§ EXERCISE DETAILS
Please rewrite the stretch from the line that contains "scientific name: Argyranthemum broussonetii" through the end of the entries, changing "phylum" to "division" and leaving everything else unchanged.

## BEGIN

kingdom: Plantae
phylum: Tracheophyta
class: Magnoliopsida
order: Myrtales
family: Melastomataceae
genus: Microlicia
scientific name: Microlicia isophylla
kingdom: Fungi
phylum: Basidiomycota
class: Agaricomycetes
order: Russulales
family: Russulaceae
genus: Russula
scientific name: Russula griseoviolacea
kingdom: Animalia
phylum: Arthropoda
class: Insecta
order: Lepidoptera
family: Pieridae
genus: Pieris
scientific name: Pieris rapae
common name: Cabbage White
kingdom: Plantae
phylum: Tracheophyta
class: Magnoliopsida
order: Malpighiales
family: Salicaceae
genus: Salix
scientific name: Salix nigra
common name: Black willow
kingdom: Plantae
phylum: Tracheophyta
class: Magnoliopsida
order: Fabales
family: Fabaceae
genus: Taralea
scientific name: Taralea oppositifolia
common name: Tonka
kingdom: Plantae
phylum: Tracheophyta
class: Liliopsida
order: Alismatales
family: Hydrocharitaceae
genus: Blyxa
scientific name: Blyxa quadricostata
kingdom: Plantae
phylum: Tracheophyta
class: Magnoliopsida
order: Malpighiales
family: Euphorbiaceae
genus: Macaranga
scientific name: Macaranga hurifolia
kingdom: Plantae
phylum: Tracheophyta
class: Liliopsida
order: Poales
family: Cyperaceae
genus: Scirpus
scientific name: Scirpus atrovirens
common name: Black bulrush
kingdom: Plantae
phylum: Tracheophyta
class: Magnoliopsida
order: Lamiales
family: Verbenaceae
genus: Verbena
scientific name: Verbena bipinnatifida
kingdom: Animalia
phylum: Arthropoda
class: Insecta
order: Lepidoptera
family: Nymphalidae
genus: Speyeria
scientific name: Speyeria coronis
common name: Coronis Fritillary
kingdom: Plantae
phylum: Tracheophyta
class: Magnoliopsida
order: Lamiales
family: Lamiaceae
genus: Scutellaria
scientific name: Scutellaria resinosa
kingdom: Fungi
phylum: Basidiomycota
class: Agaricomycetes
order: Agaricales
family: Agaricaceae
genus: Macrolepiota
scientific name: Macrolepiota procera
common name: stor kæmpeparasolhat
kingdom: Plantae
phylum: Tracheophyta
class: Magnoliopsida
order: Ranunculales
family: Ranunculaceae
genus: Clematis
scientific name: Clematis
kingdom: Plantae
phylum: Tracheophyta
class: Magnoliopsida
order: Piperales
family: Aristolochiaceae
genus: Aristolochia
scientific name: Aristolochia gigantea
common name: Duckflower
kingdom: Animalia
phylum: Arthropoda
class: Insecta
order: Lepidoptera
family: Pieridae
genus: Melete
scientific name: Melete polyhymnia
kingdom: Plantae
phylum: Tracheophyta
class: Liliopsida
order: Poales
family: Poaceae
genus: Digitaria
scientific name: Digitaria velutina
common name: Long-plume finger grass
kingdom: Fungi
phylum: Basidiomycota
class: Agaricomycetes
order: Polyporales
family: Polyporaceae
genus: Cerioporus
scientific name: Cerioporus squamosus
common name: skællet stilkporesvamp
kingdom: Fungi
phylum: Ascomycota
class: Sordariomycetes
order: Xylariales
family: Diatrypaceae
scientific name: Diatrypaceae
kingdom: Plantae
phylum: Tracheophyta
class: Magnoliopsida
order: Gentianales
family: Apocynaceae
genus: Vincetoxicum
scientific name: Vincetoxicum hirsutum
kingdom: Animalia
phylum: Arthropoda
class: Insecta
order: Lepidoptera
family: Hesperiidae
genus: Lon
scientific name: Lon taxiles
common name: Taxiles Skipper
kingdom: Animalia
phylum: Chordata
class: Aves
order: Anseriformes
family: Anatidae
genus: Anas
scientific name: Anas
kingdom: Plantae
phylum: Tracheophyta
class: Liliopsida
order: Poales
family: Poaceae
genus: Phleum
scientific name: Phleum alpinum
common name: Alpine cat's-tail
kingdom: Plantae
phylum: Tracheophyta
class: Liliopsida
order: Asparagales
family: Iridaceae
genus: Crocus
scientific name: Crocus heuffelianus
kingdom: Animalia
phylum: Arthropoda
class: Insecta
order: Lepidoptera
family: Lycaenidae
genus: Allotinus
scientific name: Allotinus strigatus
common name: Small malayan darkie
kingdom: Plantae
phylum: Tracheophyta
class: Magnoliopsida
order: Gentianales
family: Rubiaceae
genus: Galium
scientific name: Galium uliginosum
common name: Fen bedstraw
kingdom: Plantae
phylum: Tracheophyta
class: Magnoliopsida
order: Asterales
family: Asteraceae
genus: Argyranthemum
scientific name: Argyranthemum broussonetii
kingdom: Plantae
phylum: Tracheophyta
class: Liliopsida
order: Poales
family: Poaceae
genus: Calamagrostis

## END

§ FULL OUTPUT
scientific name: Argyranthemum broussonetii
kingdom: Plantae
division: Tracheophyta
class: Liliopsida
order: Poales
family: Poaceae
genus: Calamagrostis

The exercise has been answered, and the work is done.